The seven kittens used in the film were in two groups, divided by age.  Animal trainer Larry Payne explains, “It’s required by the American Humane Association for kittens to be at least twelve weeks old.  We rescued the first three at eight weeks so we had four weeks of training, but these guys grow very fast and filming obviously takes place over a longer period of time than the story.  We needed to keep the size about the same so we adopted four more kittens for the last few weeks of production.”

“All of the kittens were rescued from shelters, so they truly went from rags to riches,” states Mackin.  “It was awesome that we not only found kittens that were perfect, but we were also saving lives.”

The young age of the kittens turned out to be of benefit to the trainers.  “You know the old expression ‘scaredy cat’ because cats tend to want to run away and hide,” says Payne.  “But one nice thing with our kittens is they were growing up in that environment, with all the noise and activity of a film set, so it was normal for them.  They were like, ‘Oh, this is what kittens do; all kittens work on movies.’”

“I think it went to their heads a little bit,” says the director, with his tongue planted firmly in his cheek.  “Like any actor, they expected to be well taken care of, so we just had to deal with that.  The kittens had to have very nice food and accommodations, but they were doing a really good job so it was hard to say no to their demands.”

Similar to dogs, training kittens involves a combination of repetition and positive reinforcement; however, as Payne points out, there are some notable distinctions.  “We coax them one way or another into a behavior with food and then reward them.  And while dogs get a glimmer of the behavior with very few repetitions, cats generally take a lot more.  Another difference is that dogs are bred to please their masters, whereas cats are generally pleasing themselves.”

As the trainers worked with the kittens, they discovered their particular strengths, which helped determine which one would be used in any given scene.  Payne expounds, “Because of their individual personalities, they each might be prone to certain behaviors, so one might be better at sitting and staying, and another at running.  We’d rehearse scenes over and over and pick the best two because, by having two ready to go, we could give one a break if the scene was taking a while.”

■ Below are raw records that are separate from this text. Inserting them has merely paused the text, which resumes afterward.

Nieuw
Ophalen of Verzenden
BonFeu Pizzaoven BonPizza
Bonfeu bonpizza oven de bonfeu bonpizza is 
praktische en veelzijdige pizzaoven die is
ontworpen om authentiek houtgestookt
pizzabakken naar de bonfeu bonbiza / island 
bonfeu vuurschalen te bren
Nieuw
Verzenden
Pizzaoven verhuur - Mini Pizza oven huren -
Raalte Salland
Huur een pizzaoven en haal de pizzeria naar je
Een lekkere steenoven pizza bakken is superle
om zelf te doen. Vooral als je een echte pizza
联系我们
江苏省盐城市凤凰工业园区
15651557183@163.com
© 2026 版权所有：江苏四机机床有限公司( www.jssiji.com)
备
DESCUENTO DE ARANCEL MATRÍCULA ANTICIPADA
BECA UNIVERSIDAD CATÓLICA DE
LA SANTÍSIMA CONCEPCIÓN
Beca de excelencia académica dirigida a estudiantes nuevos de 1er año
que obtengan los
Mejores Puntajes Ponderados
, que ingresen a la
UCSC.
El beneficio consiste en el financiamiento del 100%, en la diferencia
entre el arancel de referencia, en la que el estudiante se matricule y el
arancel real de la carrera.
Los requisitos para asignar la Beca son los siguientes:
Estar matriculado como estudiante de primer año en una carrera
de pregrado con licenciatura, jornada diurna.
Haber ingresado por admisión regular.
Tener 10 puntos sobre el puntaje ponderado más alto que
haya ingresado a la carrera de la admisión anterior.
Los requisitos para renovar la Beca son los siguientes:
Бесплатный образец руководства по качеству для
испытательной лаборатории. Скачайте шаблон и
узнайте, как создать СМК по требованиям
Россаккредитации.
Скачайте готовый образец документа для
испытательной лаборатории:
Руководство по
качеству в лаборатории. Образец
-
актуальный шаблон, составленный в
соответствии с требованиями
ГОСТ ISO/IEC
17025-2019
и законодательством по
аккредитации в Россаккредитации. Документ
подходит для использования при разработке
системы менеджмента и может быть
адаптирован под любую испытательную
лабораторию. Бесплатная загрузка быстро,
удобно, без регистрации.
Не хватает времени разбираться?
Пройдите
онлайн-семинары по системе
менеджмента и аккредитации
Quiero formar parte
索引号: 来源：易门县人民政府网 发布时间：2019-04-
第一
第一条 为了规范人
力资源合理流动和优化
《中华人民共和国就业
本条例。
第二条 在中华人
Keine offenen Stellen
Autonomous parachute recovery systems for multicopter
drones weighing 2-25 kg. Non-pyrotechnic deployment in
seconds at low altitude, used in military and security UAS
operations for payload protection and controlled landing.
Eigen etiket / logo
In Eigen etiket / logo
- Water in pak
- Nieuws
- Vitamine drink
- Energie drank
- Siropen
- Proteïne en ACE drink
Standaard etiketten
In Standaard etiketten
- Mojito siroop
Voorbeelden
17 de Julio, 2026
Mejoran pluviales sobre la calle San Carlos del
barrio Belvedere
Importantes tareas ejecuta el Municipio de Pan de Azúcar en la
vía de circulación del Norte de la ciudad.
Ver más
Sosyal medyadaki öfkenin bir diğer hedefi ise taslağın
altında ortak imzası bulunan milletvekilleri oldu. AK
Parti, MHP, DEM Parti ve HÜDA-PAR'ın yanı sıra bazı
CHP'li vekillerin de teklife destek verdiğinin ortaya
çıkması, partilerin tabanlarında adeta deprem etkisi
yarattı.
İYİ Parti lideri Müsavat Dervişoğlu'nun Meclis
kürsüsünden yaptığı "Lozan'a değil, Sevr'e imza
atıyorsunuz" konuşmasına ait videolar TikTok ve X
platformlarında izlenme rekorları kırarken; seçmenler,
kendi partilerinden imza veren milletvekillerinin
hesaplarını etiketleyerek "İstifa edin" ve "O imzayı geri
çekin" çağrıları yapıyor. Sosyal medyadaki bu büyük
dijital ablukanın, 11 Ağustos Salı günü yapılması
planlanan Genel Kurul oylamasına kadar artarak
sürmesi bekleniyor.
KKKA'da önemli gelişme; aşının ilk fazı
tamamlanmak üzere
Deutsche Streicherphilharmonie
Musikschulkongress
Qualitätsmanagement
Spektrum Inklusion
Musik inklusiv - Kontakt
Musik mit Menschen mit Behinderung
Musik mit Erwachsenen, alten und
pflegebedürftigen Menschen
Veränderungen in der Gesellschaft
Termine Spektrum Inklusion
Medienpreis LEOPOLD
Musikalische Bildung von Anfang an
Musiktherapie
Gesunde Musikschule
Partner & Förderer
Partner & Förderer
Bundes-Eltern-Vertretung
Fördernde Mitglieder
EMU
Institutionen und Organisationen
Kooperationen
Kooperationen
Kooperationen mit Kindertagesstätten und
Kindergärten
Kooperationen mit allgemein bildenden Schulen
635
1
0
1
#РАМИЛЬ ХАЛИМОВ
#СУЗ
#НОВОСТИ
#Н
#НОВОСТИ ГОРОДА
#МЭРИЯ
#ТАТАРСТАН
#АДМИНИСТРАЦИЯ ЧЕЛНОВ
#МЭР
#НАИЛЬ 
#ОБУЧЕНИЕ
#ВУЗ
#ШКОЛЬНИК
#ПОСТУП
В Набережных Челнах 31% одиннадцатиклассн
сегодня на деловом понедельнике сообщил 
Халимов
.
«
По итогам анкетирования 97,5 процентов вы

Atencio reveals he was a bit nervous about relying on the kittens’ ability to follow directions, admitting, “I went into this process incredibly concerned that any time we needed something from the cat, it was going to bring production to a halt.  But I have to say I was proven wrong; anything we asked those kittens to do, they hit the mark.  We had shots where everyone watching the monitors went ‘awww’ out loud without even realizing they were doing it, because they saw something so cute it was just an instinctual reaction.  So I think the old adage should be ‘Don’t work with kids or animals unless it’s cats,’ because a child cat is actually the best actor I’ve ever worked with,” he laughs.

Throughout production, the comfort and safety of the kittens was paramount to the director, cast, trainers and crew.  Mackin confirms, “Everyone was fantastic with the kittens.  They were so respectful of them and concerned for their welfare.”

The kittens returned the favor.  Payne recalls, “If someone was having a tough day, we’d bring in a kitten and it changed everyone’s mood.  Holding or playing with a kitten made everyone happy.”